Sénégal : Ousmane Sonko réélu à la tête du Pastef et met en garde ses adversaires politiques

Le président de l’Assemblée nationale du Sénégal, Ousmane Sonko, a été largement réélu samedi à la tête du parti Pastef (Patriotes africains du Sénégal pour le travail, l’éthique et la fraternité). C’est ce samedi 06 juin lors du premier congrès national de la formation politique tenu à Diamniadio, près de Dakar.
Réélu pour un nouveau mandat de six ans, le leader du Pastef a profité de cette victoire pour adresser un message ferme à ses adversaires politiques. Un message qui intervient dans un climat marqué par une crise institutionnelle persistante entre son camp et celui du président sénégalais Bassirou Diomaye Faye.
À la tribune, Ousmane Sonko a insisté sur l’importance de cette rencontre pour l’avenir du mouvement qu’il dirige depuis sa création en 2014. « Je mesure le poids de cette responsabilité puisque Pastef n’est pas un parti ordinaire dans le paysage sénégalais », a-t-il déclaré devant les congressistes. Selon lui, la pérennité du projet politique porté par le Pastef dépend de sa capacité à s’appuyer sur une doctrine solide et une organisation durable. « Les révolutions peuvent être détournées, absorbées ou vidées de leur contenu lorsqu’elles ne se dotent ni d’une doctrine claire ni d’une organisation capable d’inscrire le changement dans la durée », a-t-il affirmé.

+ + + + + + +

**Série d'exercices:**
1 > Recopiez le passage du texte sur la réélection d'Ousmane Sonko allant de « Sénégal : Ousmane » jusqu'à « Bassirou Diomaye Faye. » inclus.
2 > Comment traduire en anglais cette phrase du texte sur la réélection d'Ousmane Sonko : « Réélu pour un nouveau mandat de six ans, le leader du Pastef a profité de cette victoire pour adresser un message ferme à ses adversaires politiques. » ?
Les items qui suivent forment un matériau distinct du texte sur la réélection d'Ousmane Sonko.

**Données fournies:**
+ + + + + + +

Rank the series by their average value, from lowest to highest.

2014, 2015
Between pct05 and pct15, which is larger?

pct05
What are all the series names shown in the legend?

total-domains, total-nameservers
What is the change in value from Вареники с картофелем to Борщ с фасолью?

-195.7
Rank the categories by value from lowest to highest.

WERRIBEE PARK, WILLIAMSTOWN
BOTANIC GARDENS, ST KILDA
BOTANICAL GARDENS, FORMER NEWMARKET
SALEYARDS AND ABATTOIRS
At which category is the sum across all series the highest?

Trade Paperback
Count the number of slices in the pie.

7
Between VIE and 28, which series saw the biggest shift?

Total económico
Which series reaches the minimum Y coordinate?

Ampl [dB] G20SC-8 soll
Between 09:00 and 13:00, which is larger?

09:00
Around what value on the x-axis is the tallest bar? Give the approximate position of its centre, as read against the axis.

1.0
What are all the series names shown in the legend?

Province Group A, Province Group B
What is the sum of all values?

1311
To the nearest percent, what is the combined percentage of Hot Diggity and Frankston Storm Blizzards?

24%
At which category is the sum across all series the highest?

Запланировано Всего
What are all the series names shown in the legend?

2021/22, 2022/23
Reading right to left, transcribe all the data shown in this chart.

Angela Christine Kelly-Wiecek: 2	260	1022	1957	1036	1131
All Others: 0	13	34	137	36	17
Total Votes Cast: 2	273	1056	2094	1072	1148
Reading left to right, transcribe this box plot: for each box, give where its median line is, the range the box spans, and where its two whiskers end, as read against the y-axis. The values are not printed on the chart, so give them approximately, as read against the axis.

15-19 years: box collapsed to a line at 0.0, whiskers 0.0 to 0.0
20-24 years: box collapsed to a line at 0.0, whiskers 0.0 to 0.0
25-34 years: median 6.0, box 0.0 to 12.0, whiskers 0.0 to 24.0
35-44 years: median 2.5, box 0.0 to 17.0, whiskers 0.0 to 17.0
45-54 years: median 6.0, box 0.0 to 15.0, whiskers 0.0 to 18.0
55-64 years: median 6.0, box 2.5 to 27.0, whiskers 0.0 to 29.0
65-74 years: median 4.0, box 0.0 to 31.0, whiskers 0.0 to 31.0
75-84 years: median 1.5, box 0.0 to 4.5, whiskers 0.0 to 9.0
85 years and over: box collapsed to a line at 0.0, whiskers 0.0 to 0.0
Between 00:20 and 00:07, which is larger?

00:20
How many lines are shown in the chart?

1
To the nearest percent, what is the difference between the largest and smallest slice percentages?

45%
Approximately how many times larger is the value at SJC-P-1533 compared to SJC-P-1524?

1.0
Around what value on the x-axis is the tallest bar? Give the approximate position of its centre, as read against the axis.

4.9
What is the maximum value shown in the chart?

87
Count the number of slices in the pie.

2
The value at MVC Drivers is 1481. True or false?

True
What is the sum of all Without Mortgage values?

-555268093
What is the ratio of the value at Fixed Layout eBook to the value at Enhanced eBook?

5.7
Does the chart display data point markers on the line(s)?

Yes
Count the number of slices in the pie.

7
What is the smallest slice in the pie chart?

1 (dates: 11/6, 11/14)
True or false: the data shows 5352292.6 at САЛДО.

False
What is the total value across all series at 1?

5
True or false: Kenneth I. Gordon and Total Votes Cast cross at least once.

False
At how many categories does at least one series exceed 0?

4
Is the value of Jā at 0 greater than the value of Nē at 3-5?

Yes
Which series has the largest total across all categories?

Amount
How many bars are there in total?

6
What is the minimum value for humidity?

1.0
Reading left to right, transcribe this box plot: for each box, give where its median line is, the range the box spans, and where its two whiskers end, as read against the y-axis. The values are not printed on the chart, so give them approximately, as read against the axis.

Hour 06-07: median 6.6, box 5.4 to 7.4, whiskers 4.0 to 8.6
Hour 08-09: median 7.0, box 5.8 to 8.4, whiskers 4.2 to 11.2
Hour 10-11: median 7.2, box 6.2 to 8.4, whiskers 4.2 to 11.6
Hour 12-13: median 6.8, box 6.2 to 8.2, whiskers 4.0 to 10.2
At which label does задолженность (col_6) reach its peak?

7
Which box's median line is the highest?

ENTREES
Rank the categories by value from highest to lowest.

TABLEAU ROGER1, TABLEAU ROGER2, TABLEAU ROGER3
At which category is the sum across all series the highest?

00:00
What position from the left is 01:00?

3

+ + + + + + +

**Corrigé:**
1 >
Sénégal : Ousmane Sonko réélu à la tête du Pastef et met en garde ses adversaires politiques

Le président de l’Assemblée nationale du Sénégal, Ousmane Sonko, a été largement réélu samedi à la tête du parti Pastef (Patriotes africains du Sénégal pour le travail, l’éthique et la fraternité). C’est ce samedi 06 juin lors du premier congrès national de la formation politique tenu à Diamniadio, près de Dakar.
Réélu pour un nouveau mandat de six ans, le leader du Pastef a profité de cette victoire pour adresser un message ferme à ses adversaires politiques. Un message qui intervient dans un climat marqué par une crise institutionnelle persistante entre son camp et celui du président sénégalais Bassirou Diomaye Faye.

2 > Re-elected for a new six-year term, the Pastef leader took advantage of this victory to send a firm message to his political opponents.